Chief of defence staff warns of military expectations
The new chief of the defence staff has said the armed forces will have to "recalibrate" their expectations after exiting Afghanistan.
General Sir Nick Houghton said they must prepare to tackle new operations from a "standing start".
In an interview for Defence Focus magazine he said the biggest challenge following army cuts was to shape the Reserve Forces.
Labour said the forces are relying on a reserves plan "in complete crisis".
'Cynical and detached'
Gen Houghton said: "Defence has quite rightly focused on Afghanistan in recent years but getting back to a contingent posture that offers genuine political choices for the dangerous and uncertain world we face is now a clear priority."
He continued: "We have to recalibrate our expectation of the level of capabilities we can field on new operations from a standing start.
"We've got to get back into an 'expeditionary mindset' where we will not have perfect capability for every scenario."
Though the drawdown from Afghanistan is under way, and all combat forces are due to leave that country by the end of 2014, Gen Houghton would not be drawn on Syria.
"As it stands, no decisions have been made on our involvement in Syria," he said.

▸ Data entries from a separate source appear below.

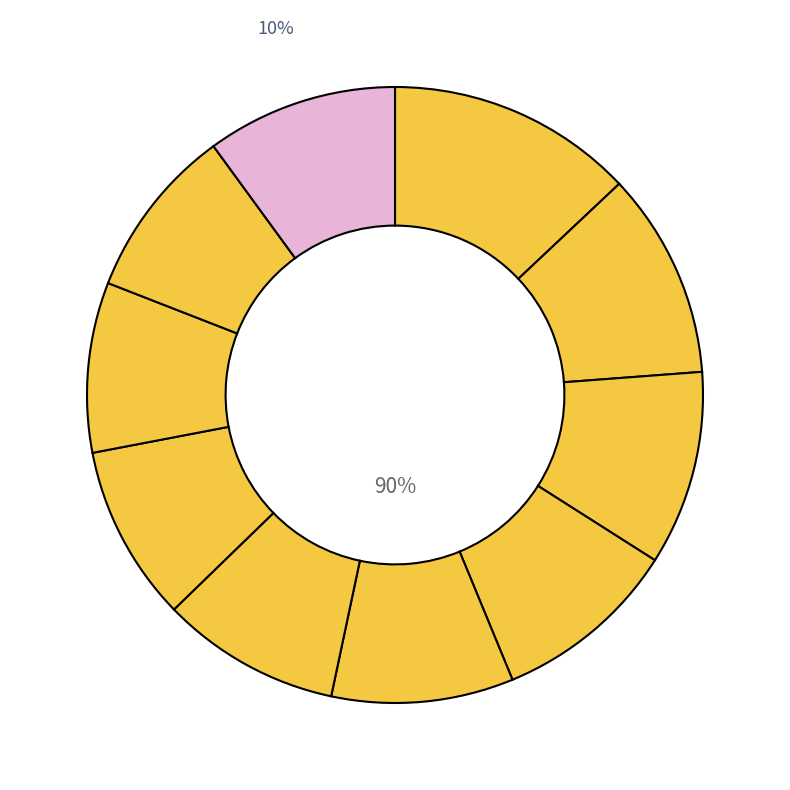

The pct85 slice represents 19% of the pie. True or false?

False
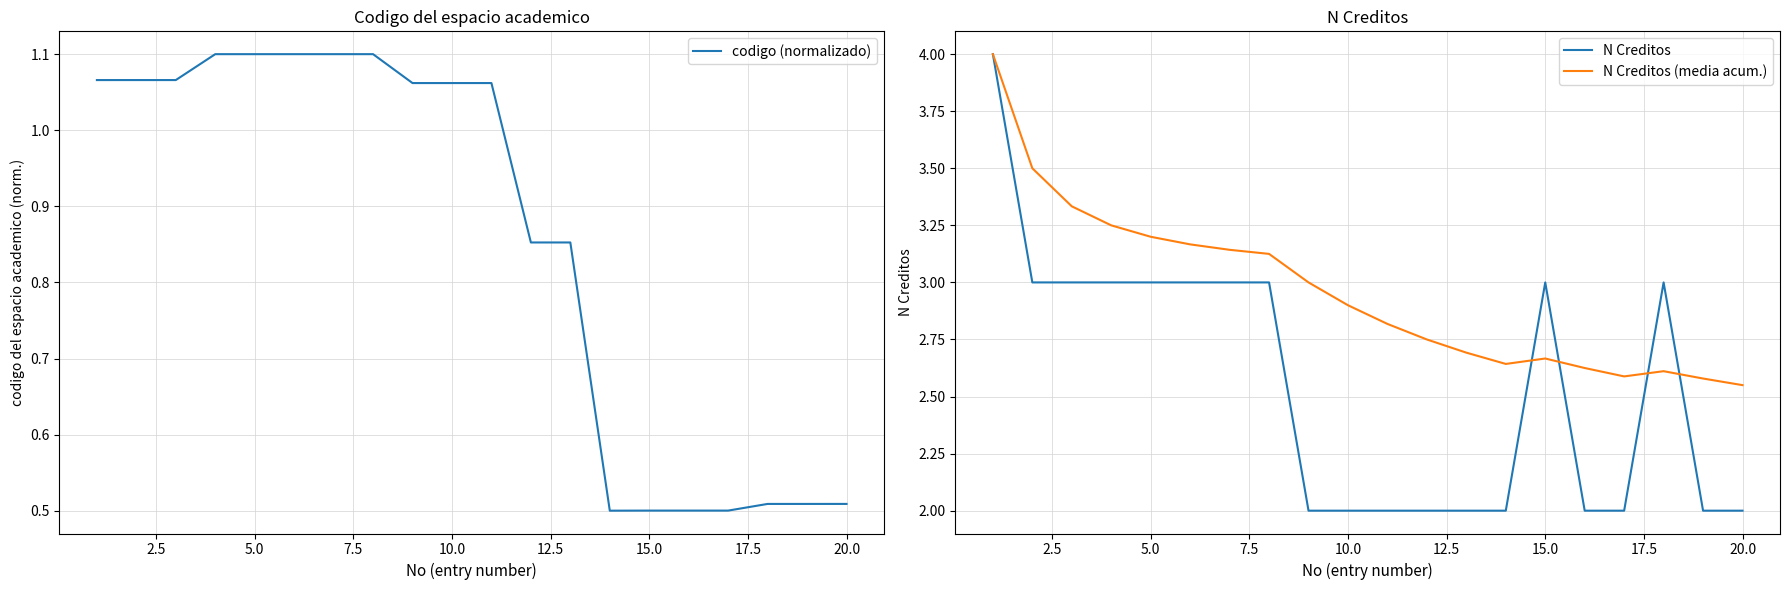

What is the minimum value for N Creditos?

2.0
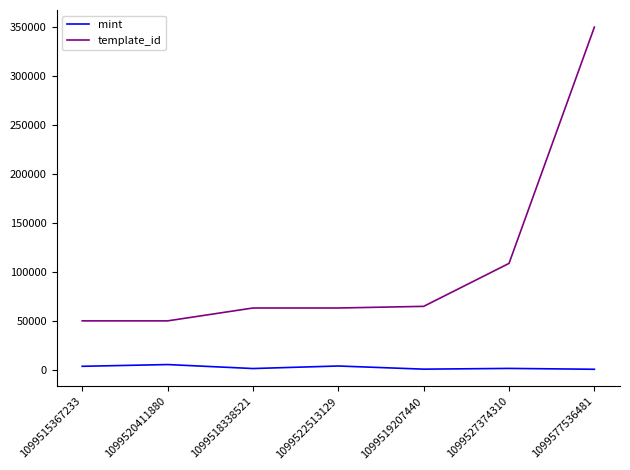

How many distinct data groups are displayed?

2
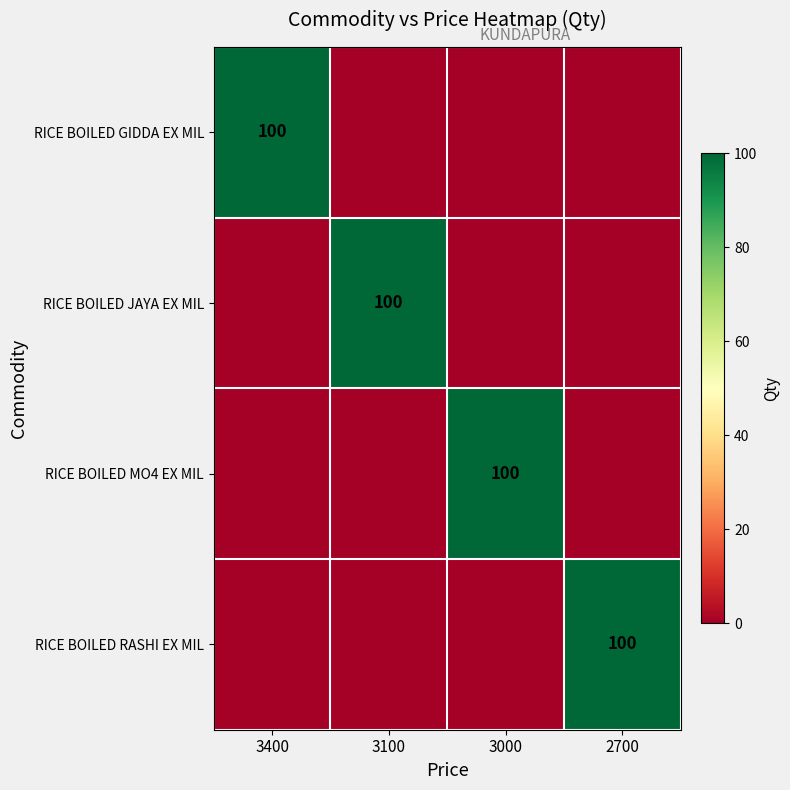

Is it true that RICE BOILED JAYA EX MIL equals 172 at 3100?

False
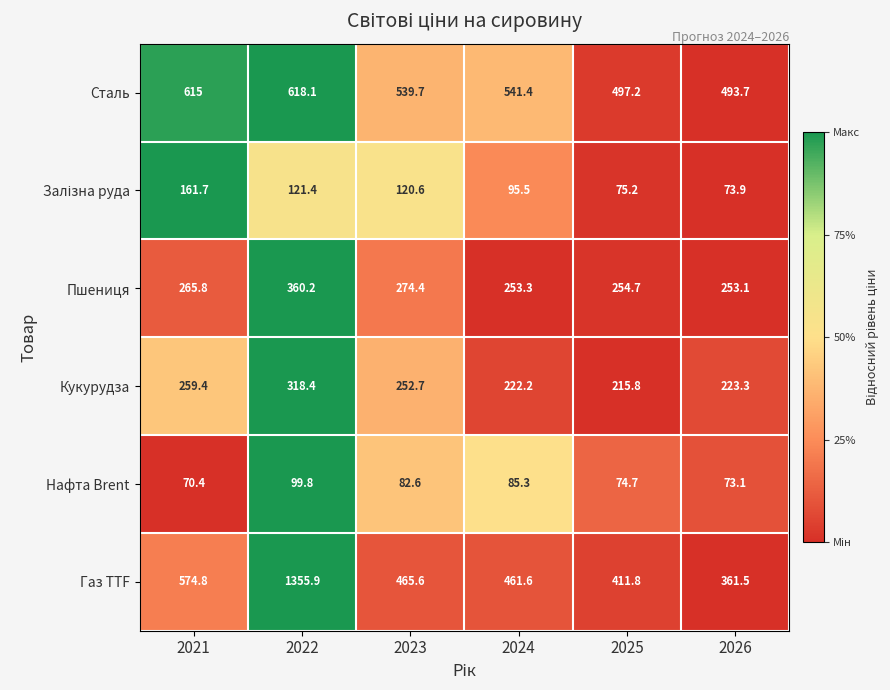

What is the spread (max minus min) of values at 2021?

544.6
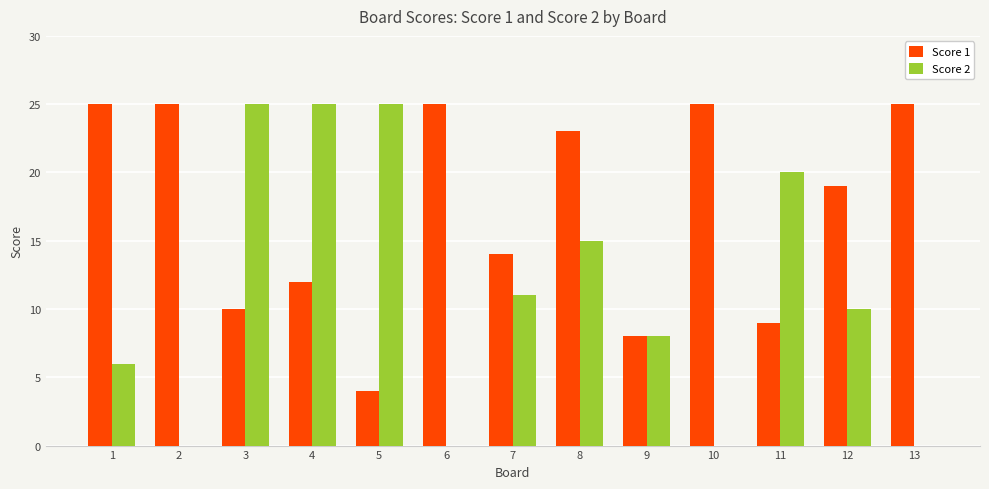

Is it true that Score 1 equals 12 at 12?

False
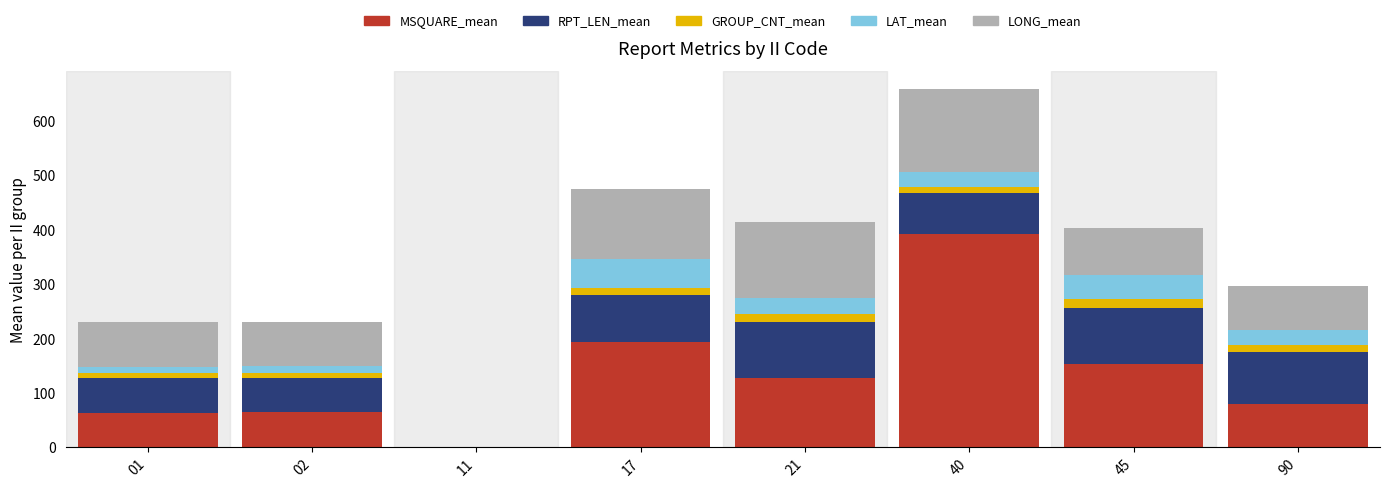

At which category is the sum across all series the highest?

40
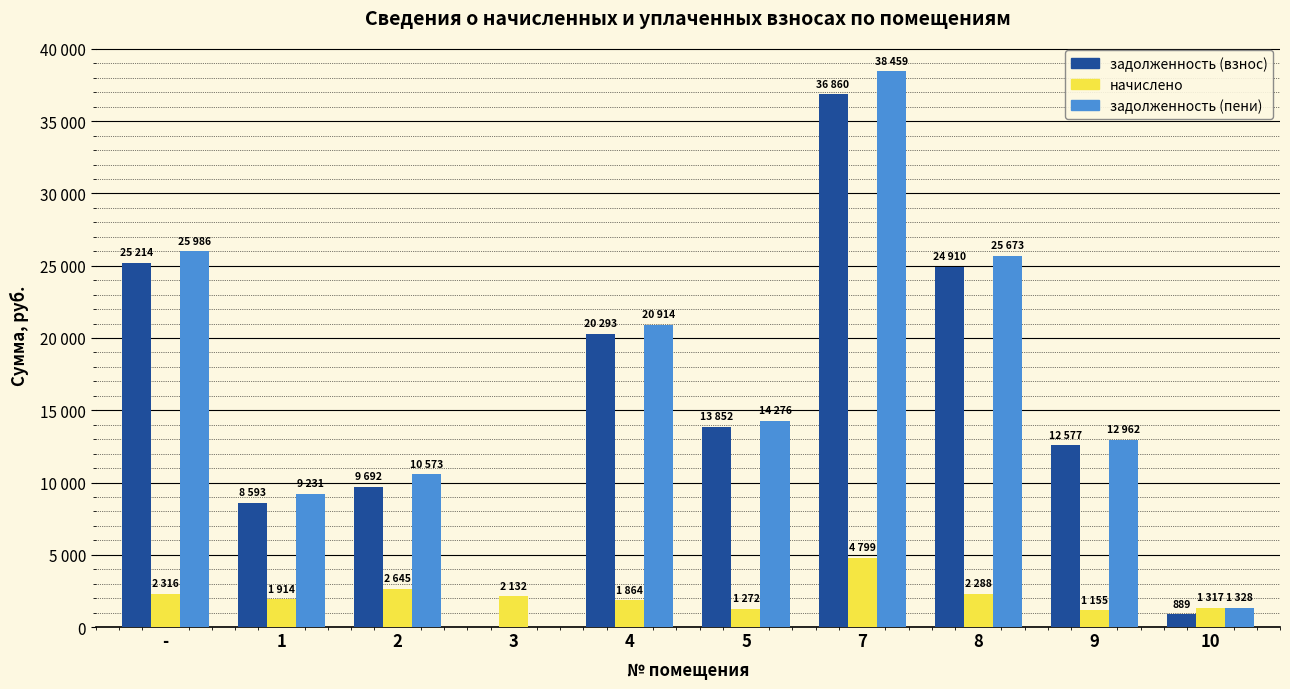

What are all the series names shown in the legend?

задолженность (взнос), начислено, задолженность (пени)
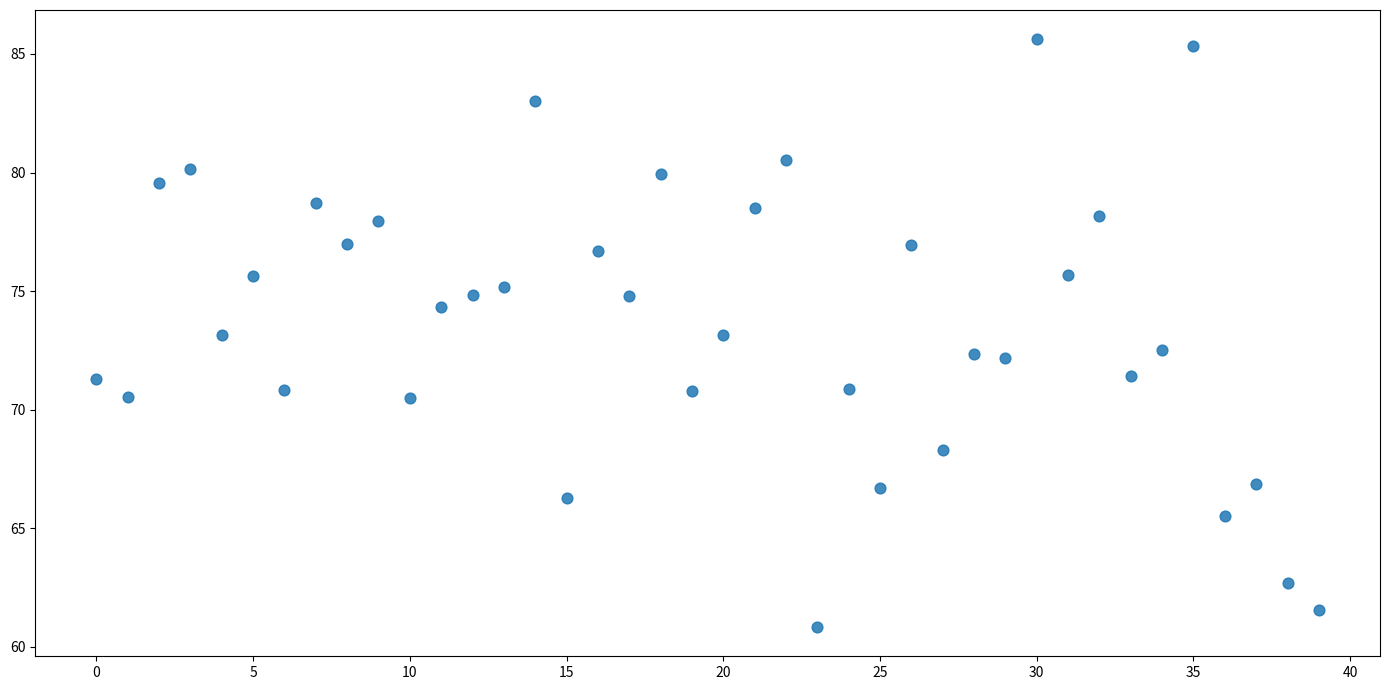

What is the range of Y values (max minus min)?

24.8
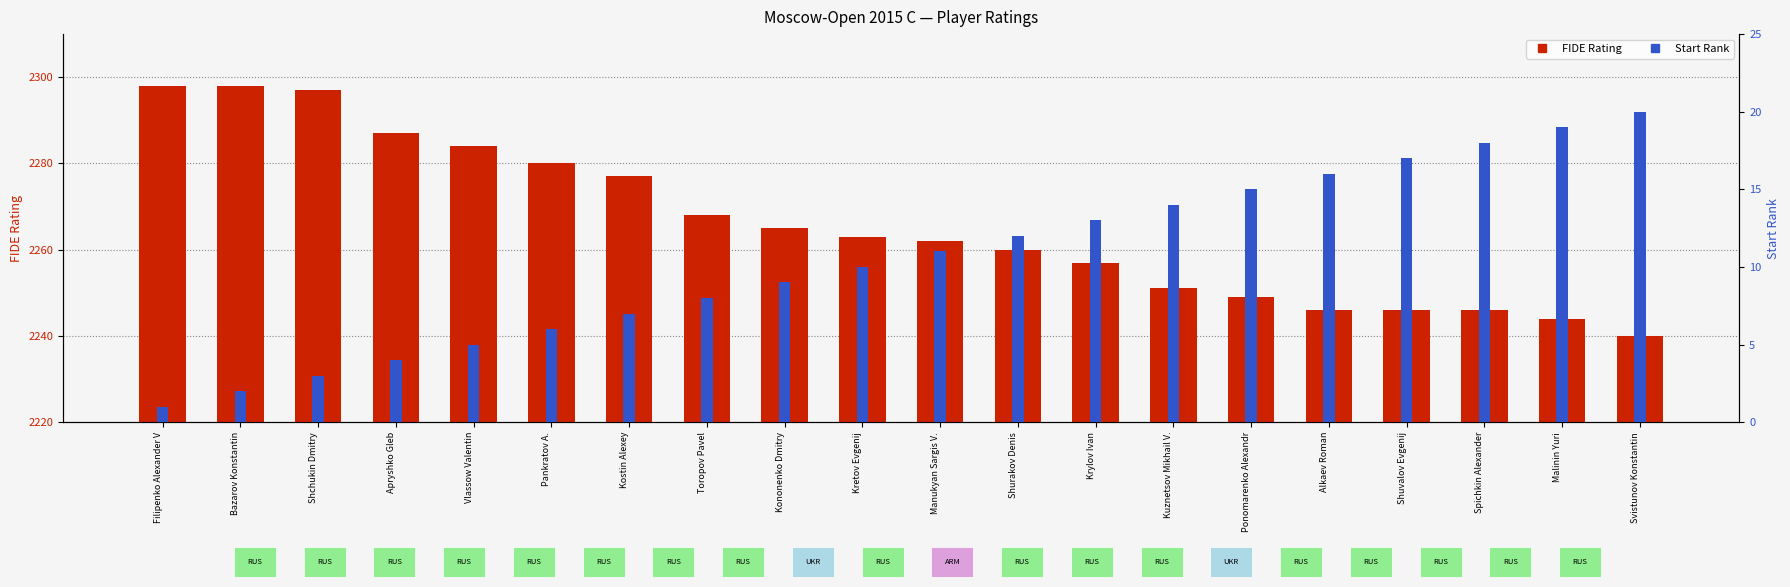

Is the value of FIDE Rating at Shurakov Denis greater than the value of Start Rank at Kononenko Dmitry?

Yes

"It is, nevertheless, the duty of the Ministry of Defence to provide options for the use of military force in scenarios such as Syria, and military advice on the utility of those options."
The Yorkshireman replaced General Sir David Richards as chief of the defence staff in mid-July, at a time when the MoD is still making regular soldiers redundant while trying to increase the number of reserves.
The general said he planned to be "honest, straight talking and supportive" to those working in defence in times he described as "quite difficult for many of them".
He said there was scope for better internal and external communications - and the MoD had "risked people becoming cynical and detached from what defence was trying to do".
He also talked of the need to cut down on bureaucracy and change the culture within defence.
Gen Houghton said the forces were still in the "early days" of restructuring after budget cuts.
"We have made all the big decisions", he said. "But there is still an awful lot to do".
He said the biggest challenge was implementing the Reserve Forces proposition so that it balanced the needs of reservists with their families and employers.
"If we can deliver that proposition then the challenge of recruiting, for example 30,000 reservists for the Army Reserve, should, by historic standards, be a relatively easy one."
Shadow Defence Secretary Jim Murphy said a smaller force "can be smarter", but the government's policy had left personnel feeling "under-powered and under-valued".
He said: "Rather than strategically remodelling our forces for a post-Afghanistan, post-crash, rapidly-evolving security landscape, the government have simply shed capacity.
"Army strength and numbers rely on a reserves plan in complete crisis, which could severely limit our ability to respond to and shape world events."
But a spokesman for the MoD said the UK continued to have a world-class fighting force.
He said: "Since 2010, the MoD has balanced its budget for the first time in a generation and this year published the first 10-year equipment plan, which will see around £160 billion invested."